Persönlich meide ich es mich von Internet-Diensten allzu abhängig zu machen. Google vertraue ich zwar datenschutzrechtlich, aber im Forum von hackernews.com gibts immer wieder Horrorstories von Leuten die ihren Zugriff bei Gmail verlieren, weil sie bei einem anderen Google Dienst irgendwelche Nutzungsbedingungen verletzt haben und alles miteinander verknüpft ist. Und das kriegt man auch nicht wieder hin! Weil Google keinen Kundensupport hat. Keinen schlechten Kundensupport, sondern einfach gar keinen. Zum Beispiel kann man vor Jahren eine sinnlose Kampagne für 20 Dollar in Adsense ausprobiert haben, den Account dort hat man inzwischen ganz vergessen, und heute läuft ein Crawler über die alten Daten und die Mustererkennung stuft einen als Spammer ein. Bam! Alle Dienste und Gmail gesperrt. Für immer. Weil es keinen Menschen gibt, dem man sein Leid schildern kann. Oder hier hat jemand seinen Gmail Account mit tausenden Kunden-Emails verloren, weil er leichtsinnig beim verknüpften Google+ Account als Geburtstag die Gründung seiner Firma eingegeben hat. Und Googles Nutzungsbedingung verlangt natürlich, dass man nicht minderjährig ist, sondern älter als 13 Jahre …
http://news.ycombinator.com/item?id=3217549

Das sind natürlich Einzelfälle und wahrscheinlich seltener als ein Lottogewinn, aber trotzdem krass potentiell höchst unangenehm. (Gäbe aber eine nette Sci-Fi Story ab: “Die Mühlen der Maschinenbürokratie” Plot Nummer 0815)
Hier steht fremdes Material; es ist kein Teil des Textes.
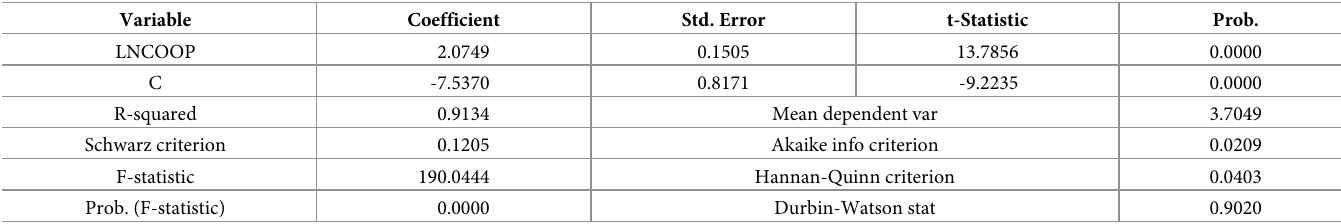
Table 4. External R&D E-G two-step regression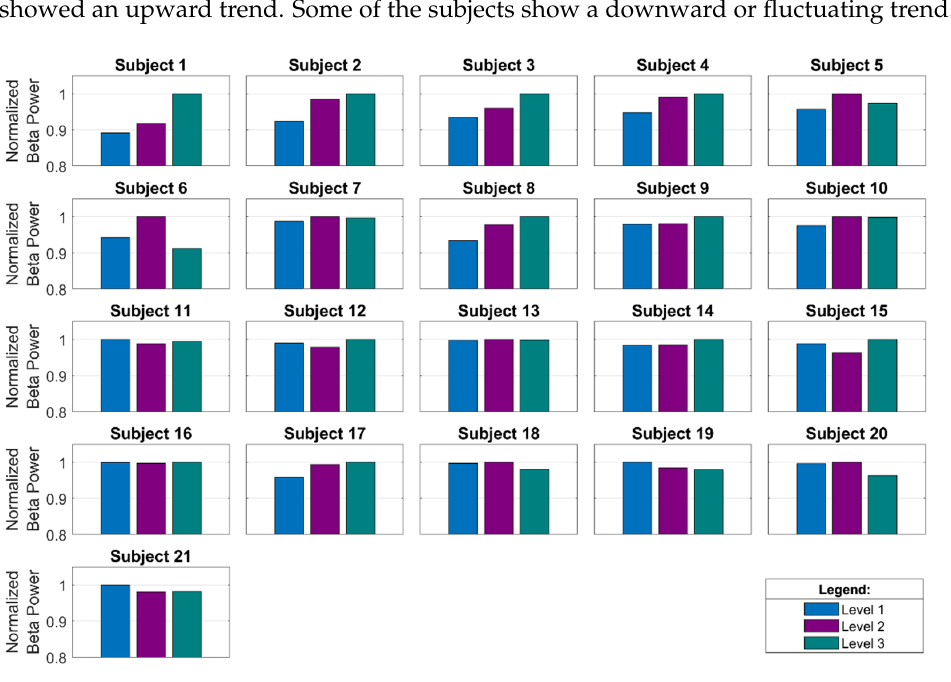
Figure 11. The beta/alpha ratio during the rest and gameplay.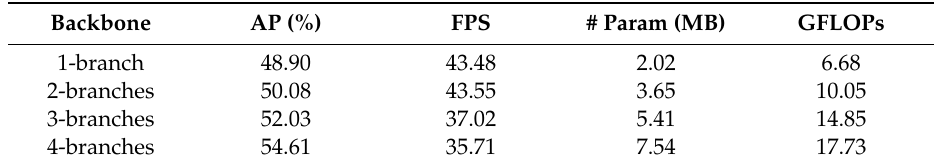
Table 3. In the table, 1-branch means that no parallel branch is introduced, but only one branch; 2-branches means that one parallel branch is introduced, a total of 2 branches; and so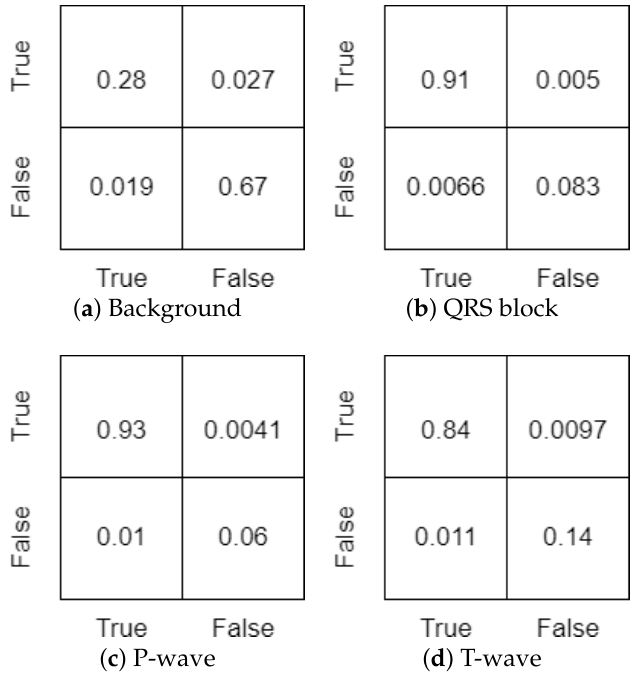
Figure 9. Confusion matrices for each class for the test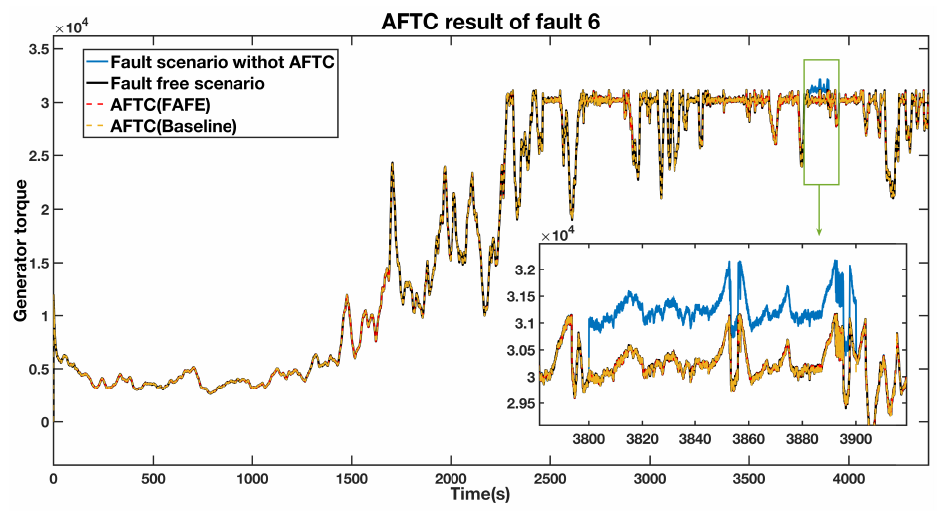
Figure 10. AFTC Results Comparison of the generator torque output.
Ein anderes interessantes Nischen-Problem, was altmodische Desktop Programme nicht haben, ist der Zwangs-Update von Services: Die Autorin/Journalistin Kathrin Passig hat sich letzten Monat beschwert, dass sie ihre älteren Dokumente in Google Docs upgraden muss. Dabei verliert jedes Dokument aber leider seine Revision history:

https://plus.google.com/102711053819769437812/posts/DLi9Fo7DgrA

Tyler
Tyler
18. April, 2012 20:36

“Im Vertrauen darauf, dass Google ein vernünftiges Versionsmanagement hat und immer haben wird, habe ich aber nach dem Fertigstellen der meisten Texte meine unten dranhängende Materialsammlung gelöscht.”

Don’t trust.

Thor
Thor
19. April, 2012 02:23

Zum Thema Stromverbrauch gibts grade was ganz aktuelles.
Zitat:
“Würde man den Energieverbrauch sämtlicher Cloud-Rechenzentren der Welt aufsummieren, so würde sich laut der Studie dieses “Cloud-Land” hinter Japan und noch vor dem 800-Millionen-Einwohner-Land Indien an Platz 5 der Liste der weltgrößten Energieverbraucher einreihen.”

http://netzpolitik.org/2012/greenpeace-studie-die-cloud-als-funftgroster-energieverbraucher-der-welt/

noyse
noyse
25. April, 2012 12:27

@WV dafür haben die den emailspeicher angehoben auf aktuell 10GB

Wortvogel
Wortvogel
25. April, 2012 13:16

@ noyse: Ja, das ist lobenswert. Trotzdem würde ich mich freuen, wenn ich die Anhänge in den Mails leichter ordnen, sortieren und löschen könnte. Es ist schlicht unverschämt, dass man ohne weitere Infos ein verschicktes Video kaum finden kann.